This exercise asks for every line of the material that includes the word "leve".

______________________________

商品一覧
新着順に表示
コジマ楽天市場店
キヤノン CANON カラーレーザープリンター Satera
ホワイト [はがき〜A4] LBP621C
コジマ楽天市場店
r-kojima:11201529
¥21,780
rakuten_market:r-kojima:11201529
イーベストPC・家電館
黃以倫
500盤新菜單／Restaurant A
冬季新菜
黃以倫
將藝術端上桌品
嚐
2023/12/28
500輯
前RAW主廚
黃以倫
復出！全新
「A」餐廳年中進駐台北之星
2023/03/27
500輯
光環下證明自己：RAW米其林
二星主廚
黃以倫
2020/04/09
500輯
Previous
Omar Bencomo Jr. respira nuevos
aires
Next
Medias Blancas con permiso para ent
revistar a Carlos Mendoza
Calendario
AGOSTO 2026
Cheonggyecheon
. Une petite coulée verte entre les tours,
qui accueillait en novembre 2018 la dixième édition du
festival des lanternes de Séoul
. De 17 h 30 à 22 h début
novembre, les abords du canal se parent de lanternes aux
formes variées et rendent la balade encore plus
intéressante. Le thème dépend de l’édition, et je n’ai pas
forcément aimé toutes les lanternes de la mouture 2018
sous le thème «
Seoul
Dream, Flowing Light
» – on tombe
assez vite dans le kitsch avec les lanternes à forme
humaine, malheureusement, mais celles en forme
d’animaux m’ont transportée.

______________________________

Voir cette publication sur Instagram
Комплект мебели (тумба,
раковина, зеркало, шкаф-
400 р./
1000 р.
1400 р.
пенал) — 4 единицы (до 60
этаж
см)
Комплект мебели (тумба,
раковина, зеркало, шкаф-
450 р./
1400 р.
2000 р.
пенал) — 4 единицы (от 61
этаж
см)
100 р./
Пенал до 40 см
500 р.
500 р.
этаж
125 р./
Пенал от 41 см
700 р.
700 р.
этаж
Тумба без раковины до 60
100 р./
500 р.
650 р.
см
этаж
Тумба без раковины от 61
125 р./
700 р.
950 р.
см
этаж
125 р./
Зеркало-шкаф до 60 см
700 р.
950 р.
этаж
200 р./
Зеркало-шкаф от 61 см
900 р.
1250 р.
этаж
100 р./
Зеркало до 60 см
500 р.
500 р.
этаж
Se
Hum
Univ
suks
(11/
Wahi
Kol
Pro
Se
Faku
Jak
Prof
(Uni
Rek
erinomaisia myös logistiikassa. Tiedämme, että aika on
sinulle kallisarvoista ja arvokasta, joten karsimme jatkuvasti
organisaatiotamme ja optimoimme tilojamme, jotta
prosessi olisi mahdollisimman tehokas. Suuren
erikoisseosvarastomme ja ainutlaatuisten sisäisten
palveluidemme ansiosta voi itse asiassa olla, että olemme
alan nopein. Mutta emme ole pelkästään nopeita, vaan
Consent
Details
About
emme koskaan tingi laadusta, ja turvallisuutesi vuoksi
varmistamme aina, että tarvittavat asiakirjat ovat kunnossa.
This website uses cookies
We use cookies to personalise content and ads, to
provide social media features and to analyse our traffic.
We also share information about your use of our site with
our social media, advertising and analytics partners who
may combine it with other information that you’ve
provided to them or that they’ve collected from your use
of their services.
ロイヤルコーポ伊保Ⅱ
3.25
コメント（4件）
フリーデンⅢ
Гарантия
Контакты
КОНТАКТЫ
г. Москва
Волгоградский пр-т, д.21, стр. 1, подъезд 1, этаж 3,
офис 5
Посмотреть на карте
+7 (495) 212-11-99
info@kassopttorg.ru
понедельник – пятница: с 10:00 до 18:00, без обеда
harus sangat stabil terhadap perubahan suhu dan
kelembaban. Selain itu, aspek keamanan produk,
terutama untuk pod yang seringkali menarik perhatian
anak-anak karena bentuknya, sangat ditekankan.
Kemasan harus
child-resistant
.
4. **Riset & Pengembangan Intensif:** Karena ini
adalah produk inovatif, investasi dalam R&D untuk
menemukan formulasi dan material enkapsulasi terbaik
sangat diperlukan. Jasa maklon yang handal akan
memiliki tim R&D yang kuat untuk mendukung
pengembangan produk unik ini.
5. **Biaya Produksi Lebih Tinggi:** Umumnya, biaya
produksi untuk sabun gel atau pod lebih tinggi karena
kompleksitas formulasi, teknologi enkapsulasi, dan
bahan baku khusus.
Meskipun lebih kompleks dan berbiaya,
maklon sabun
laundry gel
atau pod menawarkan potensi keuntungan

______________________________

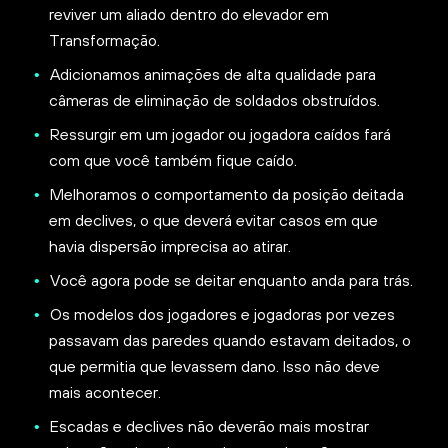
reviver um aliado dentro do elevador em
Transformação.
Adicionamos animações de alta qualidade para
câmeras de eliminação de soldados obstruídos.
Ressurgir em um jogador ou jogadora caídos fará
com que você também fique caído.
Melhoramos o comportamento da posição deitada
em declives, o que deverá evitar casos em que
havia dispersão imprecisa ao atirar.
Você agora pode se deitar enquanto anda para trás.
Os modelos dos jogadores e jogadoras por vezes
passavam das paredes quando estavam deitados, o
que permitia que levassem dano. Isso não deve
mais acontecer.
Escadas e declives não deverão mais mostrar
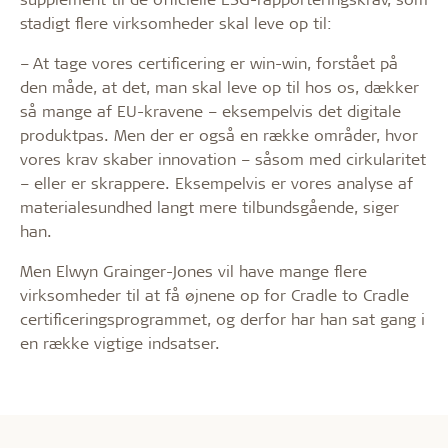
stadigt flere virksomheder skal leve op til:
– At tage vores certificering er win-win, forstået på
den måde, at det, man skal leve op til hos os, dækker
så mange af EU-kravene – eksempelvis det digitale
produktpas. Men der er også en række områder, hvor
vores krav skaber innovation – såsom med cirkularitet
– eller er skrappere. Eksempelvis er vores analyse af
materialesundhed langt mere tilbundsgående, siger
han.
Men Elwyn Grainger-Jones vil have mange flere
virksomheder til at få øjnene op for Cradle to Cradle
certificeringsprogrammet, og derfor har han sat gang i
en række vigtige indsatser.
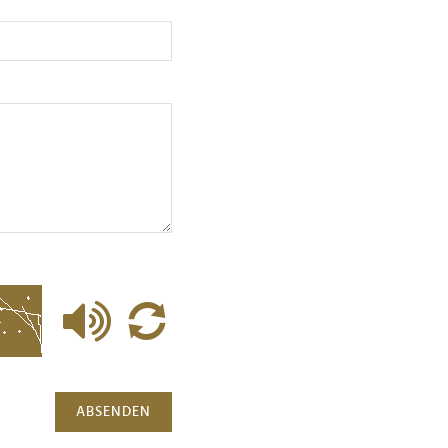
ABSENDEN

______________________________

▸ **Finished task**
stadigt flere virksomheder skal leve op til:
den måde, at det, man skal leve op til hos os, dækker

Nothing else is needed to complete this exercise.